__RECORDS TO PROCESS__.
*****

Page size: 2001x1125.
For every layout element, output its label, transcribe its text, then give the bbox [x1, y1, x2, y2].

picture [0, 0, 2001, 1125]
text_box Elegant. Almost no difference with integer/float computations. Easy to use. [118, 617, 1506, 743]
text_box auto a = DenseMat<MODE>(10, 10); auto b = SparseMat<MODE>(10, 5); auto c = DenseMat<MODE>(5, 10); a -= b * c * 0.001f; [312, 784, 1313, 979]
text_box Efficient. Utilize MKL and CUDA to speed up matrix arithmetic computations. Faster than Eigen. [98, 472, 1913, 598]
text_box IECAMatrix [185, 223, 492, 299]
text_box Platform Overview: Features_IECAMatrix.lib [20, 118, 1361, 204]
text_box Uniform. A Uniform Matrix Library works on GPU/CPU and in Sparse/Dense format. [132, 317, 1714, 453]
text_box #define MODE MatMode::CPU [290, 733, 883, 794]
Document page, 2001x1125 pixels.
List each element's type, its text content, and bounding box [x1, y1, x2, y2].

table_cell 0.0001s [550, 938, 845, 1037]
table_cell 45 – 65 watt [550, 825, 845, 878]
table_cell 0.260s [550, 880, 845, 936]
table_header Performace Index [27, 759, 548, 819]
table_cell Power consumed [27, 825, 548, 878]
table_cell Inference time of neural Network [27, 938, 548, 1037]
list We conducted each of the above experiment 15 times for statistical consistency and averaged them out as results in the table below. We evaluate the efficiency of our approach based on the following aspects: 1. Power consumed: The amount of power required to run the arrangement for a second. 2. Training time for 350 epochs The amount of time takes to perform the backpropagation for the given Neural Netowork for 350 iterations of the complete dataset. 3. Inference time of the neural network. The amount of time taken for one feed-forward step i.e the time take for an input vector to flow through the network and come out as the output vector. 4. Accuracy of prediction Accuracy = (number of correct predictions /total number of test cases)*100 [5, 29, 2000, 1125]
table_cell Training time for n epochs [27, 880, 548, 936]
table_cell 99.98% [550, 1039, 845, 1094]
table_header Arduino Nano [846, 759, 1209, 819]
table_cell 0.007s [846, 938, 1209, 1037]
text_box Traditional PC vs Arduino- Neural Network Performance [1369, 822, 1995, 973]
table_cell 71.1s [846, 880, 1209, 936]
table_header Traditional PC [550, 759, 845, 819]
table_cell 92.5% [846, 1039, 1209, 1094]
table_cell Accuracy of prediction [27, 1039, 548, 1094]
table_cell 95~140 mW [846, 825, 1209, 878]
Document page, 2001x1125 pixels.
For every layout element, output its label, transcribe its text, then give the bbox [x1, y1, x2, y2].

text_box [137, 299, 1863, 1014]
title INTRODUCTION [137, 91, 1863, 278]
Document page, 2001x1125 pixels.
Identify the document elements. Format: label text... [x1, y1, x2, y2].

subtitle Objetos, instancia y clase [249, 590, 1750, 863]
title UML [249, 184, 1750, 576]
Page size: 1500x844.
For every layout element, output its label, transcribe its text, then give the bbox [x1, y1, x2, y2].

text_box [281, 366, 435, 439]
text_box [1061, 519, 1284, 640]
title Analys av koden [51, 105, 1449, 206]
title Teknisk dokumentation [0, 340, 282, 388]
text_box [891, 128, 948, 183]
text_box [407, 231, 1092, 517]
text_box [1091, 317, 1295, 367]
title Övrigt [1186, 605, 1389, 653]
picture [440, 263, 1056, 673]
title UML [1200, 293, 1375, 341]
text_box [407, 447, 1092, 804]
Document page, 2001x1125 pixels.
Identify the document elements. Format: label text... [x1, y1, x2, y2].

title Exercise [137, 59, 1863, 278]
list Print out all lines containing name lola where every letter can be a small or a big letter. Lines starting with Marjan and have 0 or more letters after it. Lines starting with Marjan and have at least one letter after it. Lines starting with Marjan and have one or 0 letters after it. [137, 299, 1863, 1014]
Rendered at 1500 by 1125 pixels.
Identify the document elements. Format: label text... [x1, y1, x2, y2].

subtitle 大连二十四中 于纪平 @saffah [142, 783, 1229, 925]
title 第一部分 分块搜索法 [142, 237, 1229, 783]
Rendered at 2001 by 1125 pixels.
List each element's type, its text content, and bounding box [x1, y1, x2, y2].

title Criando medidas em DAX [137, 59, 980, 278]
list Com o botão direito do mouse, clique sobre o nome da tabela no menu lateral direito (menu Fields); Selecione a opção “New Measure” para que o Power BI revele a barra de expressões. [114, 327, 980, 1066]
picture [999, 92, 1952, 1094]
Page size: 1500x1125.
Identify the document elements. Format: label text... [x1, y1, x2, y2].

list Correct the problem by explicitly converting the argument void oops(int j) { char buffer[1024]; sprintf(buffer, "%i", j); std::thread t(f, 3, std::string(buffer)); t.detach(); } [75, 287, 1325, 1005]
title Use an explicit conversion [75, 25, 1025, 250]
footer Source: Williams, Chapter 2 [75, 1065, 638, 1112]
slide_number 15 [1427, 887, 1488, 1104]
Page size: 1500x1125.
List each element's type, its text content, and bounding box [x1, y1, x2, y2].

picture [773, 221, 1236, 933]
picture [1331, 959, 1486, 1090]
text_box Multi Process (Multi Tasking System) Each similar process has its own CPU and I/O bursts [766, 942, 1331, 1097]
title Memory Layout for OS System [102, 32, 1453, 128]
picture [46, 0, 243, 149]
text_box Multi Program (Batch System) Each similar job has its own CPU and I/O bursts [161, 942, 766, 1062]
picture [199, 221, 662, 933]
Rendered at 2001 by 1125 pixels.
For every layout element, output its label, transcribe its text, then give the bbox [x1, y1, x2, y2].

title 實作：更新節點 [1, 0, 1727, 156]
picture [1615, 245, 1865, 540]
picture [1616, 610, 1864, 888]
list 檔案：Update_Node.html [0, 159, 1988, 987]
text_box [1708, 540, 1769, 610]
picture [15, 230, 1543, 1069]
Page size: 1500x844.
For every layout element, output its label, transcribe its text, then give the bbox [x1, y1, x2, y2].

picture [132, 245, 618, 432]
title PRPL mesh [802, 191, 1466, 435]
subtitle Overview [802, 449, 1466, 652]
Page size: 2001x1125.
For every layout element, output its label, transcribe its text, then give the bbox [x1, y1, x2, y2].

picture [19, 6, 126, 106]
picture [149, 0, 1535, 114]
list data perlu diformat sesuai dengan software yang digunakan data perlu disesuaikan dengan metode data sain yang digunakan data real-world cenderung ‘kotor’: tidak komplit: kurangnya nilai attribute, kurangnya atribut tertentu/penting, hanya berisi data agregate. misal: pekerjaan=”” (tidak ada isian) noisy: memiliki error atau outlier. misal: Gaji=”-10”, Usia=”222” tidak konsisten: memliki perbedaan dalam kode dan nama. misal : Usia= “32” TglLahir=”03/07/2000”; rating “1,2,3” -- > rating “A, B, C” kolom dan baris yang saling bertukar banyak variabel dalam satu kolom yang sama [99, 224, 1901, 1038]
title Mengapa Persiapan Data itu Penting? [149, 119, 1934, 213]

*****

__TASK DESCRIPTION__. Each entry above needs to be output exactly as written.

__SOLUTION BELOW__.
Page size: 2001x1125.
For every layout element, output its label, transcribe its text, then give the bbox [x1, y1, x2, y2].

picture [0, 0, 2001, 1125]
text_box Elegant. Almost no difference with integer/float computations. Easy to use. [118, 617, 1506, 743]
text_box auto a = DenseMat<MODE>(10, 10); auto b = SparseMat<MODE>(10, 5); auto c = DenseMat<MODE>(5, 10); a -= b * c * 0.001f; [312, 784, 1313, 979]
text_box Efficient. Utilize MKL and CUDA to speed up matrix arithmetic computations. Faster than Eigen. [98, 472, 1913, 598]
text_box IECAMatrix [185, 223, 492, 299]
text_box Platform Overview: Features_IECAMatrix.lib [20, 118, 1361, 204]
text_box Uniform. A Uniform Matrix Library works on GPU/CPU and in Sparse/Dense format. [132, 317, 1714, 453]
text_box #define MODE MatMode::CPU [290, 733, 883, 794]
Document page, 2001x1125 pixels.
List each element's type, its text content, and bounding box [x1, y1, x2, y2].

table_cell 0.0001s [550, 938, 845, 1037]
table_cell 45 – 65 watt [550, 825, 845, 878]
table_cell 0.260s [550, 880, 845, 936]
table_header Performace Index [27, 759, 548, 819]
table_cell Power consumed [27, 825, 548, 878]
table_cell Inference time of neural Network [27, 938, 548, 1037]
list We conducted each of the above experiment 15 times for statistical consistency and averaged them out as results in the table below. We evaluate the efficiency of our approach based on the following aspects: 1. Power consumed: The amount of power required to run the arrangement for a second. 2. Training time for 350 epochs The amount of time takes to perform the backpropagation for the given Neural Netowork for 350 iterations of the complete dataset. 3. Inference time of the neural network. The amount of time taken for one feed-forward step i.e the time take for an input vector to flow through the network and come out as the output vector. 4. Accuracy of prediction Accuracy = (number of correct predictions /total number of test cases)*100 [5, 29, 2000, 1125]
table_cell Training time for n epochs [27, 880, 548, 936]
table_cell 99.98% [550, 1039, 845, 1094]
table_header Arduino Nano [846, 759, 1209, 819]
table_cell 0.007s [846, 938, 1209, 1037]
text_box Traditional PC vs Arduino- Neural Network Performance [1369, 822, 1995, 973]
table_cell 71.1s [846, 880, 1209, 936]
table_header Traditional PC [550, 759, 845, 819]
table_cell 92.5% [846, 1039, 1209, 1094]
table_cell Accuracy of prediction [27, 1039, 548, 1094]
table_cell 95~140 mW [846, 825, 1209, 878]
Document page, 2001x1125 pixels.
For every layout element, output its label, transcribe its text, then give the bbox [x1, y1, x2, y2].

text_box [137, 299, 1863, 1014]
title INTRODUCTION [137, 91, 1863, 278]
Document page, 2001x1125 pixels.
Identify the document elements. Format: label text... [x1, y1, x2, y2].

subtitle Objetos, instancia y clase [249, 590, 1750, 863]
title UML [249, 184, 1750, 576]
Page size: 1500x844.
For every layout element, output its label, transcribe its text, then give the bbox [x1, y1, x2, y2].

text_box [281, 366, 435, 439]
text_box [1061, 519, 1284, 640]
title Analys av koden [51, 105, 1449, 206]
title Teknisk dokumentation [0, 340, 282, 388]
text_box [891, 128, 948, 183]
text_box [407, 231, 1092, 517]
text_box [1091, 317, 1295, 367]
title Övrigt [1186, 605, 1389, 653]
picture [440, 263, 1056, 673]
title UML [1200, 293, 1375, 341]
text_box [407, 447, 1092, 804]
Document page, 2001x1125 pixels.
Identify the document elements. Format: label text... [x1, y1, x2, y2].

title Exercise [137, 59, 1863, 278]
list Print out all lines containing name lola where every letter can be a small or a big letter. Lines starting with Marjan and have 0 or more letters after it. Lines starting with Marjan and have at least one letter after it. Lines starting with Marjan and have one or 0 letters after it. [137, 299, 1863, 1014]
Rendered at 1500 by 1125 pixels.
Identify the document elements. Format: label text... [x1, y1, x2, y2].

subtitle 大连二十四中 于纪平 @saffah [142, 783, 1229, 925]
title 第一部分 分块搜索法 [142, 237, 1229, 783]
Rendered at 2001 by 1125 pixels.
List each element's type, its text content, and bounding box [x1, y1, x2, y2].

title Criando medidas em DAX [137, 59, 980, 278]
list Com o botão direito do mouse, clique sobre o nome da tabela no menu lateral direito (menu Fields); Selecione a opção “New Measure” para que o Power BI revele a barra de expressões. [114, 327, 980, 1066]
picture [999, 92, 1952, 1094]
Page size: 1500x1125.
Identify the document elements. Format: label text... [x1, y1, x2, y2].

list Correct the problem by explicitly converting the argument void oops(int j) { char buffer[1024]; sprintf(buffer, "%i", j); std::thread t(f, 3, std::string(buffer)); t.detach(); } [75, 287, 1325, 1005]
title Use an explicit conversion [75, 25, 1025, 250]
footer Source: Williams, Chapter 2 [75, 1065, 638, 1112]
slide_number 15 [1427, 887, 1488, 1104]
Page size: 1500x1125.
List each element's type, its text content, and bounding box [x1, y1, x2, y2].

picture [773, 221, 1236, 933]
picture [1331, 959, 1486, 1090]
text_box Multi Process (Multi Tasking System) Each similar process has its own CPU and I/O bursts [766, 942, 1331, 1097]
title Memory Layout for OS System [102, 32, 1453, 128]
picture [46, 0, 243, 149]
text_box Multi Program (Batch System) Each similar job has its own CPU and I/O bursts [161, 942, 766, 1062]
picture [199, 221, 662, 933]
Rendered at 2001 by 1125 pixels.
For every layout element, output its label, transcribe its text, then give the bbox [x1, y1, x2, y2].

title 實作：更新節點 [1, 0, 1727, 156]
picture [1615, 245, 1865, 540]
picture [1616, 610, 1864, 888]
list 檔案：Update_Node.html [0, 159, 1988, 987]
text_box [1708, 540, 1769, 610]
picture [15, 230, 1543, 1069]
Page size: 1500x844.
For every layout element, output its label, transcribe its text, then give the bbox [x1, y1, x2, y2].

picture [132, 245, 618, 432]
title PRPL mesh [802, 191, 1466, 435]
subtitle Overview [802, 449, 1466, 652]
Page size: 2001x1125.
For every layout element, output its label, transcribe its text, then give the bbox [x1, y1, x2, y2].

picture [19, 6, 126, 106]
picture [149, 0, 1535, 114]
list data perlu diformat sesuai dengan software yang digunakan data perlu disesuaikan dengan metode data sain yang digunakan data real-world cenderung ‘kotor’: tidak komplit: kurangnya nilai attribute, kurangnya atribut tertentu/penting, hanya berisi data agregate. misal: pekerjaan=”” (tidak ada isian) noisy: memiliki error atau outlier. misal: Gaji=”-10”, Usia=”222” tidak konsisten: memliki perbedaan dalam kode dan nama. misal : Usia= “32” TglLahir=”03/07/2000”; rating “1,2,3” -- > rating “A, B, C” kolom dan baris yang saling bertukar banyak variabel dalam satu kolom yang sama [99, 224, 1901, 1038]
title Mengapa Persiapan Data itu Penting? [149, 119, 1934, 213]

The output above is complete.